Locate the line with "It is open to" in the material. Copy that line and each one after it, through the last, exactly and with nothing else.
── LISTED RECORDS ──
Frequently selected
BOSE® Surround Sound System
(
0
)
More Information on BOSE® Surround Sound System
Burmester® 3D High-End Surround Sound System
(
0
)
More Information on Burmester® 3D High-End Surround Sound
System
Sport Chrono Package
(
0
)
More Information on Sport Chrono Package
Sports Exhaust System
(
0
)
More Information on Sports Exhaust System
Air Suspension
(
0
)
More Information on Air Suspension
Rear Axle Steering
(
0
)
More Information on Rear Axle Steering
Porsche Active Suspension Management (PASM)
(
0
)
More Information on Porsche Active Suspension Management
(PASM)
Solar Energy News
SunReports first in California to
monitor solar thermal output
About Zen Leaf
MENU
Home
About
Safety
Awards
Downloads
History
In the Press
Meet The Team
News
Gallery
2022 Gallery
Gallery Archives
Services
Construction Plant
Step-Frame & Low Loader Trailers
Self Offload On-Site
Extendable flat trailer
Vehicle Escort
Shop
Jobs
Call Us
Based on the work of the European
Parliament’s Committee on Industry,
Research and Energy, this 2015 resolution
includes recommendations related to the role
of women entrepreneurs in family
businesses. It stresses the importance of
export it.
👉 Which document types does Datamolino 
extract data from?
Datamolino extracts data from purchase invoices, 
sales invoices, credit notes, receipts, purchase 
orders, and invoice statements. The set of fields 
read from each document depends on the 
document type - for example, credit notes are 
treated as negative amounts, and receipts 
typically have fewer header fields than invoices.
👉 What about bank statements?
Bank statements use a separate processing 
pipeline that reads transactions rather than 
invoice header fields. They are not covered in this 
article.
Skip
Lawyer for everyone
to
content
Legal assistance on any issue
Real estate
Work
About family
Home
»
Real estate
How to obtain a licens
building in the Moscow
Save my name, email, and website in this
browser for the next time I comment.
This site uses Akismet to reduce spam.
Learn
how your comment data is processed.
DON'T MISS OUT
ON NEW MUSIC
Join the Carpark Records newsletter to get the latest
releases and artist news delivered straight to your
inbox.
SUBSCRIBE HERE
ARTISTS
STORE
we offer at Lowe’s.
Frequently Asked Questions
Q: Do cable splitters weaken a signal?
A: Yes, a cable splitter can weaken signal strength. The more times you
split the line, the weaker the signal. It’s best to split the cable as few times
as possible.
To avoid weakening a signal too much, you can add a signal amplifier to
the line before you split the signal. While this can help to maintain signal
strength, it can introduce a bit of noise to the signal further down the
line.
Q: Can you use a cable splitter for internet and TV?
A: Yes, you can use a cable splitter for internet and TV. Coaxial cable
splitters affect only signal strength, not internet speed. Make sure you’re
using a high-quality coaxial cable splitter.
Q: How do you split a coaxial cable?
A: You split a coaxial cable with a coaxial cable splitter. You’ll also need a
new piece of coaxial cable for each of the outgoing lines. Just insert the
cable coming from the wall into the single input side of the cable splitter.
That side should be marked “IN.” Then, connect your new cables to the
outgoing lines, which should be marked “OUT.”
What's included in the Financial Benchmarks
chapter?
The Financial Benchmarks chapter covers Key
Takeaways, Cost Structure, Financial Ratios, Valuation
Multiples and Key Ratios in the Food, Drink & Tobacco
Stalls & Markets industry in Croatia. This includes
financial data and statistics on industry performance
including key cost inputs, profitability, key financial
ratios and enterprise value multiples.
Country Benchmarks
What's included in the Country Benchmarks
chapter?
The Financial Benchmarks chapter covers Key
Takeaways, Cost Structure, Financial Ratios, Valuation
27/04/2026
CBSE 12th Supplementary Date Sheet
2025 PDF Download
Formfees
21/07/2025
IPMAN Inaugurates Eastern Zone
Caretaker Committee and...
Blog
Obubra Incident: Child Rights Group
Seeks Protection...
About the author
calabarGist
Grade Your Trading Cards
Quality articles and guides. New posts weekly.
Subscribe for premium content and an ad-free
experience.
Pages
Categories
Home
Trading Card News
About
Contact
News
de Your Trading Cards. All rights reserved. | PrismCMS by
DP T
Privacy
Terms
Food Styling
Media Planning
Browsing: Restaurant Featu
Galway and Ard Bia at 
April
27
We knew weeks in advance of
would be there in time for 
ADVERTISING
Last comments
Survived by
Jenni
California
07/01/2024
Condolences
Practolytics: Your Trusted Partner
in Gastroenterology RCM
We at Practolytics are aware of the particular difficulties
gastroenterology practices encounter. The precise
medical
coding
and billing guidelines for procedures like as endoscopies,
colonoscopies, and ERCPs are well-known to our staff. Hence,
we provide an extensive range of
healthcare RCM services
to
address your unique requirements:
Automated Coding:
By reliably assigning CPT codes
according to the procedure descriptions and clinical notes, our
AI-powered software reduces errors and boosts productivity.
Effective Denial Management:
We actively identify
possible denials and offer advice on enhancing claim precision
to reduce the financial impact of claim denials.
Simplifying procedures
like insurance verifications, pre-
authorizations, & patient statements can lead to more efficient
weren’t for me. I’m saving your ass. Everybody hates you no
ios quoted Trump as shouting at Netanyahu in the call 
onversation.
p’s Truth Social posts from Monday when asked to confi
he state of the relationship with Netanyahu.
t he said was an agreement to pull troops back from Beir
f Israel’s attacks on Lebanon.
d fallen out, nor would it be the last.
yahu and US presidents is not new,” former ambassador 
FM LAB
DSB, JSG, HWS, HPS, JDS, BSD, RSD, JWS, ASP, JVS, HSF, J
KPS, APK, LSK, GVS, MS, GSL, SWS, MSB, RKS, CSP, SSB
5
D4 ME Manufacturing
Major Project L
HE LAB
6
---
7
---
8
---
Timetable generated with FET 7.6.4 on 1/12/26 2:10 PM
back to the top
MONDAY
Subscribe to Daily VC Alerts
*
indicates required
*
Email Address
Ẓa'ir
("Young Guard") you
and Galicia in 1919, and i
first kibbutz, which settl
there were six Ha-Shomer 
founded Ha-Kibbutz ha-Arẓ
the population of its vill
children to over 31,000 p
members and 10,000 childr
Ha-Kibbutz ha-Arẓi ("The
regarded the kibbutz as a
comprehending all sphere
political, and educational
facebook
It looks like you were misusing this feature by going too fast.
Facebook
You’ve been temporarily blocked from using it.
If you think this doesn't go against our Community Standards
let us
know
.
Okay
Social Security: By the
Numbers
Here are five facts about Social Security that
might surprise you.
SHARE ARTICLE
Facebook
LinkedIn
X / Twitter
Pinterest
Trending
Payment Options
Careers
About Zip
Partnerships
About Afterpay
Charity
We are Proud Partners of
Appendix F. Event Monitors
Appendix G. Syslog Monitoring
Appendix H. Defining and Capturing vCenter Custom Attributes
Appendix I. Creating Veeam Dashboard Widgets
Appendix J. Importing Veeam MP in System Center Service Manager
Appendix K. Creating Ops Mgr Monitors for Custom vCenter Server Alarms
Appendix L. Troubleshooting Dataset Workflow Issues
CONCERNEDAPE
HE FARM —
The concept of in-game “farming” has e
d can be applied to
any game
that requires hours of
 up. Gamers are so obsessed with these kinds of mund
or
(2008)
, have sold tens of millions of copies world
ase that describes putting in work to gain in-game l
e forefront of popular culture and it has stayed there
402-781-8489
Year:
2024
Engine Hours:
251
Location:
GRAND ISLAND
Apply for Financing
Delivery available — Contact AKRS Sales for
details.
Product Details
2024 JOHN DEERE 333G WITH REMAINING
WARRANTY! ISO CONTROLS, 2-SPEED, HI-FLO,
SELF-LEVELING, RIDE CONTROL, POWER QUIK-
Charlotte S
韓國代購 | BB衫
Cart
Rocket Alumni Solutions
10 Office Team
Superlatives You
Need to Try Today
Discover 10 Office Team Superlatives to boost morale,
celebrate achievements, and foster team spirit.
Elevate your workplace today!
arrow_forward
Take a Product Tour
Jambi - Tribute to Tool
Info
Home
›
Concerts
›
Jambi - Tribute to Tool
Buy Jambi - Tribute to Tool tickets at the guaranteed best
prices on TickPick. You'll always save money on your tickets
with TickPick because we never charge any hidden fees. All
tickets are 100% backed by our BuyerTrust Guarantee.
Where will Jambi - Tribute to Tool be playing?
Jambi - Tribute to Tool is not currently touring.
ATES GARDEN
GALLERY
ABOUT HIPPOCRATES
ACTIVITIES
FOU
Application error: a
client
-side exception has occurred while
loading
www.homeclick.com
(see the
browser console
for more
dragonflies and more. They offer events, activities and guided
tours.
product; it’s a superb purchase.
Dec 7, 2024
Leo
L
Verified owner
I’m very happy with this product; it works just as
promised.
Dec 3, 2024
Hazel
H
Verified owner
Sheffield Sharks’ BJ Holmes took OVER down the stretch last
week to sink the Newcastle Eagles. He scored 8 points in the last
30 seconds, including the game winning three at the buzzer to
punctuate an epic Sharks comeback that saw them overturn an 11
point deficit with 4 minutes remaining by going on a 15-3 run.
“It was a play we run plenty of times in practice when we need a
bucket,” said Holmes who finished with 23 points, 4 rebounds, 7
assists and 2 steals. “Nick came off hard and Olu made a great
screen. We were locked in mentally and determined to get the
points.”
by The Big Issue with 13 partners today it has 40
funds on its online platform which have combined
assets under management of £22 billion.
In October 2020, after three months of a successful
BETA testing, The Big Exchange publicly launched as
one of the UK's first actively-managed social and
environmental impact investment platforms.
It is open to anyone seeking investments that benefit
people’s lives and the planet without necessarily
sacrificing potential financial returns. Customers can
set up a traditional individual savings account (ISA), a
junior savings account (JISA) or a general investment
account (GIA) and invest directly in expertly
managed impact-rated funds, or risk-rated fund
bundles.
───
SOLUTION TO THIS TASK:
It is open to anyone seeking investments that benefit
people’s lives and the planet without necessarily
sacrificing potential financial returns. Customers can
set up a traditional individual savings account (ISA), a
junior savings account (JISA) or a general investment
account (GIA) and invest directly in expertly
managed impact-rated funds, or risk-rated fund
bundles.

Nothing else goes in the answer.